- Work instructions: Please change "Writer" to "Author" throughout the material below and write out all of its lines again with nothing else altered, leaving the pictures out of your answer.

- Extracted page text data:

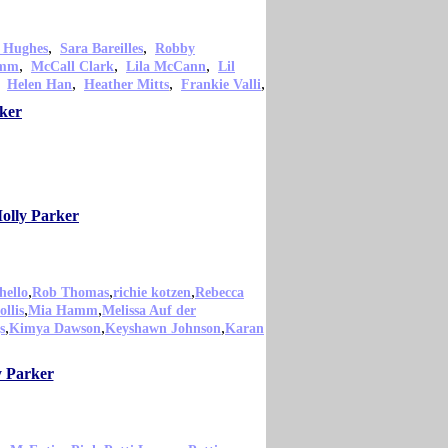
,
,
 Hughes
Sara Bareilles
Robby
,
,
,
amm
McCall Clark
Lila McCann
Lil
,
,
,
,
Helen Han
Heather Mitts
Frankie Valli
rker
Molly Parker
,
,
,
hello
Rob Thomas
richie kotzen
Rebecca
,
,
llis
Mia Hamm
Melissa Auf der
,
,
,
s
Kimya Dawson
Keyshawn Johnson
Karan
y Parker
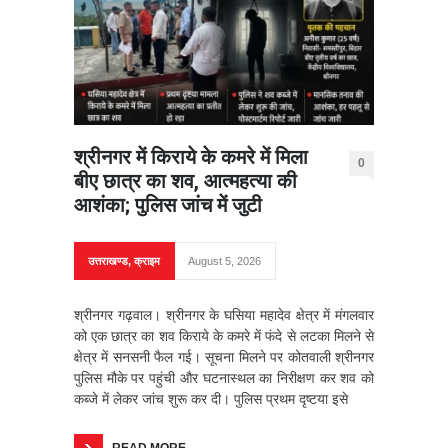
श्रीनगर में किराये के कमरे में मिला
0
बीए छात्र का शव, आत्महत्या की
आशंका; पुलिस जांच में जुटी
उत्तराखण्ड
,
क्राइम
August 5, 2026
श्रीनगर गढ़वाल। श्रीनगर के घसिया महादेव क्षेत्र में मंगलवार
को एक छात्र का शव किराये के कमरे में फंदे से लटका मिलने से
क्षेत्र में सनसनी फैल गई। सूचना मिलने पर कोतवाली श्रीनगर
पुलिस मौके पर पहुंची और घटनास्थल का निरीक्षण कर शव को
कब्जे में लेकर जांच शुरू कर दी। पुलिस प्रथम दृष्टया इसे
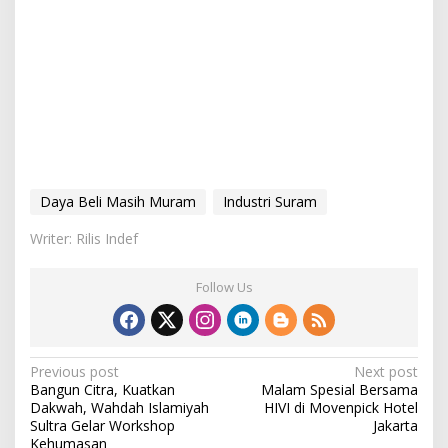
Daya Beli Masih Muram
Industri Suram
Writer: Rilis Indef
Follow Us
P
Previous post
Next post
Bangun Citra, Kuatkan
Malam Spesial Bersama
o
Dakwah, Wahdah Islamiyah
HIVI di Movenpick Hotel
s
Sultra Gelar Workshop
Jakarta
Kehumasan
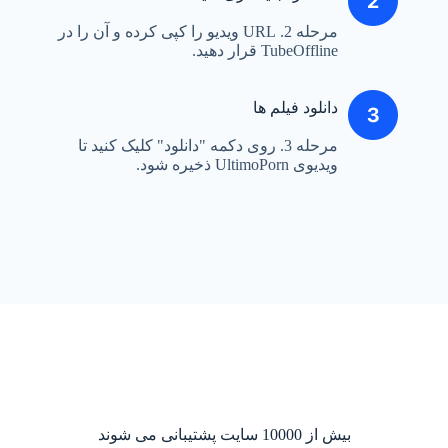
مرحله 2. URL ویدیو را کپی کرده و آن را در
TubeOffline قرار دهید.
دانلود فیلم ها
مرحله 3. روی دکمه "دانلود" کلیک کنید تا
ویدیوی UltimoPorn ذخیره شود.
بیش از 10000 سایت پشتیبانی می شوند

- Written response:
,
,
 Hughes
Sara Bareilles
Robby
,
,
,
amm
McCall Clark
Lila McCann
Lil
,
,
,
,
Helen Han
Heather Mitts
Frankie Valli
rker
Molly Parker
,
,
,
hello
Rob Thomas
richie kotzen
Rebecca
,
,
llis
Mia Hamm
Melissa Auf der
,
,
,
s
Kimya Dawson
Keyshawn Johnson
Karan
y Parker
श्रीनगर में किराये के कमरे में मिला
0
बीए छात्र का शव, आत्महत्या की
आशंका; पुलिस जांच में जुटी
उत्तराखण्ड
,
क्राइम
August 5, 2026
श्रीनगर गढ़वाल। श्रीनगर के घसिया महादेव क्षेत्र में मंगलवार
को एक छात्र का शव किराये के कमरे में फंदे से लटका मिलने से
क्षेत्र में सनसनी फैल गई। सूचना मिलने पर कोतवाली श्रीनगर
पुलिस मौके पर पहुंची और घटनास्थल का निरीक्षण कर शव को
कब्जे में लेकर जांच शुरू कर दी। पुलिस प्रथम दृष्टया इसे
Daya Beli Masih Muram
Industri Suram
Author: Rilis Indef
Follow Us
P
Previous post
Next post
Bangun Citra, Kuatkan
Malam Spesial Bersama
o
Dakwah, Wahdah Islamiyah
HIVI di Movenpick Hotel
s
Sultra Gelar Workshop
Jakarta
Kehumasan
مرحله 2. URL ویدیو را کپی کرده و آن را در
TubeOffline قرار دهید.
دانلود فیلم ها
مرحله 3. روی دکمه "دانلود" کلیک کنید تا
ویدیوی UltimoPorn ذخیره شود.
بیش از 10000 سایت پشتیبانی می شوند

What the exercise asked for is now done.